After “decades and decades” amid financial and social uncertainty, Brazil has emerged as a leader in the Western hemisphere, said President of Brazil Dilma Rousseff in an address at Harvard University Tuesday night.
In the address, which was given in Portuguese, Brazil’s first female president outlined the changes her country has undergone over the past decade, mentioning that the country’s economy has become the sixth largest in the world.
The address came after Rousseff’s visit to the State House, where she met with Massachusetts Gov. Deval Patrick.
“The current ranking of Brazil,” she said, “is the result of economic and social changes.”
These changes came about in part because of the administration of her presidential predecessor, Luiz Inácio Lula da Silva. During his two terms, Silva focused on closing large income inequalities.
Her administration, Rousseff said, has focused on bringing equal opportunities to segments of the Brazilian population marginalized in the past, adding that more and more Brazilians have been lifted out of poverty or the lower class and into the country’s growing middle class.
Brazil’s middle class comprises more than half of the nation’s population, according to data released by the Brazilian government, and numbers have been increasing, Rousseff said.
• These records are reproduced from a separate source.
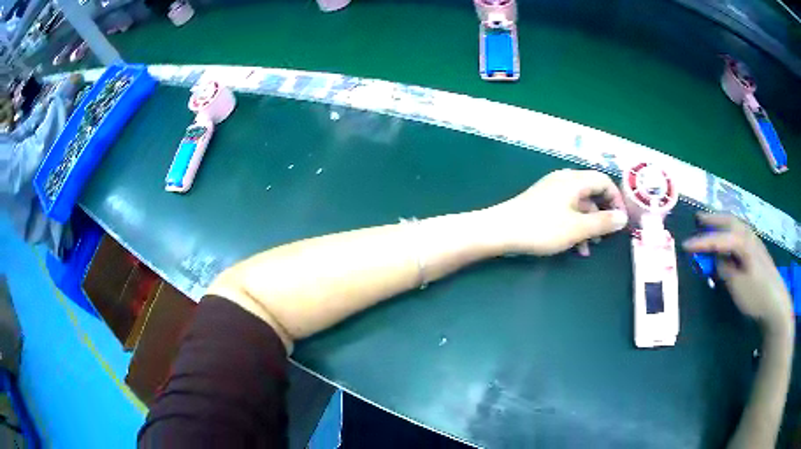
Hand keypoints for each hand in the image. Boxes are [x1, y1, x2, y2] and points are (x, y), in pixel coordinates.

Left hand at [483, 169, 628, 255]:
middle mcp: (564, 180)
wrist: (500, 231)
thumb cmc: (542, 228)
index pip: (604, 181)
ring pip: (579, 205)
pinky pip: (566, 211)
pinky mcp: (542, 203)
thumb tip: (622, 218)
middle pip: (592, 193)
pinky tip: (575, 247)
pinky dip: (574, 226)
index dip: (616, 199)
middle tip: (607, 236)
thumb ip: (602, 222)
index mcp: (574, 180)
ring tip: (591, 247)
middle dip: (602, 215)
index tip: (620, 220)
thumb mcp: (577, 228)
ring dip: (588, 225)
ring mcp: (551, 191)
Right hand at [683, 213, 793, 334]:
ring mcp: (754, 242)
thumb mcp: (737, 286)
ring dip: (722, 222)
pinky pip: (740, 232)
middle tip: (697, 219)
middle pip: (728, 222)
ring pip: (735, 225)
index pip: (718, 239)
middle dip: (712, 219)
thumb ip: (725, 269)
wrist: (776, 302)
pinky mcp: (757, 250)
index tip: (684, 245)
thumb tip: (717, 259)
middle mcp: (748, 236)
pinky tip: (728, 237)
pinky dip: (730, 230)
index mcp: (742, 243)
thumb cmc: (756, 295)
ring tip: (711, 224)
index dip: (701, 242)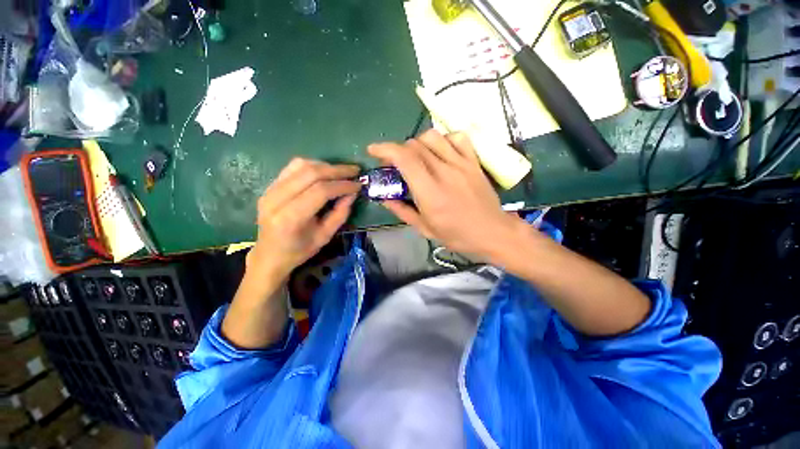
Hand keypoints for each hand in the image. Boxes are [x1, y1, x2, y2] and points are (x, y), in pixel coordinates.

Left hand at [247, 158, 360, 283]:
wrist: (269, 254)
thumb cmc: (299, 250)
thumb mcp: (325, 236)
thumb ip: (340, 214)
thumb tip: (352, 193)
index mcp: (290, 218)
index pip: (320, 191)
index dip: (342, 185)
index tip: (358, 185)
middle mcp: (276, 199)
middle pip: (310, 173)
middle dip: (337, 170)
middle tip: (355, 171)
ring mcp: (270, 190)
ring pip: (301, 165)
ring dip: (326, 166)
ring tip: (342, 172)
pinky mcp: (269, 186)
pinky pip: (293, 167)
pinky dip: (313, 166)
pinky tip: (325, 172)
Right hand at [368, 130, 519, 260]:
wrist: (492, 232)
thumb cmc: (457, 235)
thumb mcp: (424, 228)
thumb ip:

To achieve that growth, she said, the government focused on expanding its infrastructure and its social services, all under a “due observance” of democracy.
Her generation “learned not from books [but] through our first-hand experience about the value of democracy and human rights,” she said, referring to the period of guerilla warfare and changing regimes – in which she herself fought– that marked Brazil’s transition from dictatorial to democratic rule in the 1960s and 1970s.
“It is much better to hear the multiple voices . . . even if they are against you, than the absolute silence of dictatorships,” she said, adding that “the Brazilian state will be held accountable to ensure high quality of public services” to all citizens.
Bringing electricity to all of the country’s regions is key to that struggle, she said, calling attention to her administration’s efforts to do so.
By late 2012, the Brazilian government will have totally universalized access to electricity, even in the most rural parts of the country, she said.
But Rousseff attached a greater significance to the role that education could play in Brazil’s increased economic and social vitality.
“We have tirelessly and consistently fought to improve the education system,” she said, adding that every level of education, from daycare centers to undergraduate and graduate institutions, must undergo improvements.
Investing time and money into the country’s approach to early education, she said, will ensure that all Brazilian children will have equal opportunities to learn from the beginning. Improving universities and technological schools ensures that college-aged students will become more globally competitive.
Although she outlined her wishes for Brazil’s increased ability to compete in fiscal and social arenas, Rousseff said she was proud of its past and upcoming collaborations, especially with other Latin American and Caribbean countries and with the United States.
Rousseff recently worked with U.S. President Barack Obama to create Science Without Borders.
The exchange program allows Brazilian students in science, technology, engineering and mathematics fields to study abroad in the United States on funds from the Brazilian government, according to a White House press release.
Brazil will also host Rio+20, a U.N. conference that will “focus not only on climate and biodiversity, but the concept of sustainable development [and] develop a new paradigm for sustainable development,” she said.
The country depends on renewable sources of energy for its economic health and must balance those sources with technological and geophysical development, Rousseff added.
But thousands of protesters have objected to the government’s plans to divert the Xiangu River to build a hydroelectric plant and dam approved during her administration, as they are expected to flood forests and affect indigenous communities.
“Brazil and the United Nations have come to the common understanding [that] one can grow economically, one can grow socially and one can protect the environment, all at the same time,” she said, adding that Brazil “is endowed by tremendous biodiversity—and we see tremendous opportunities to make use of that.”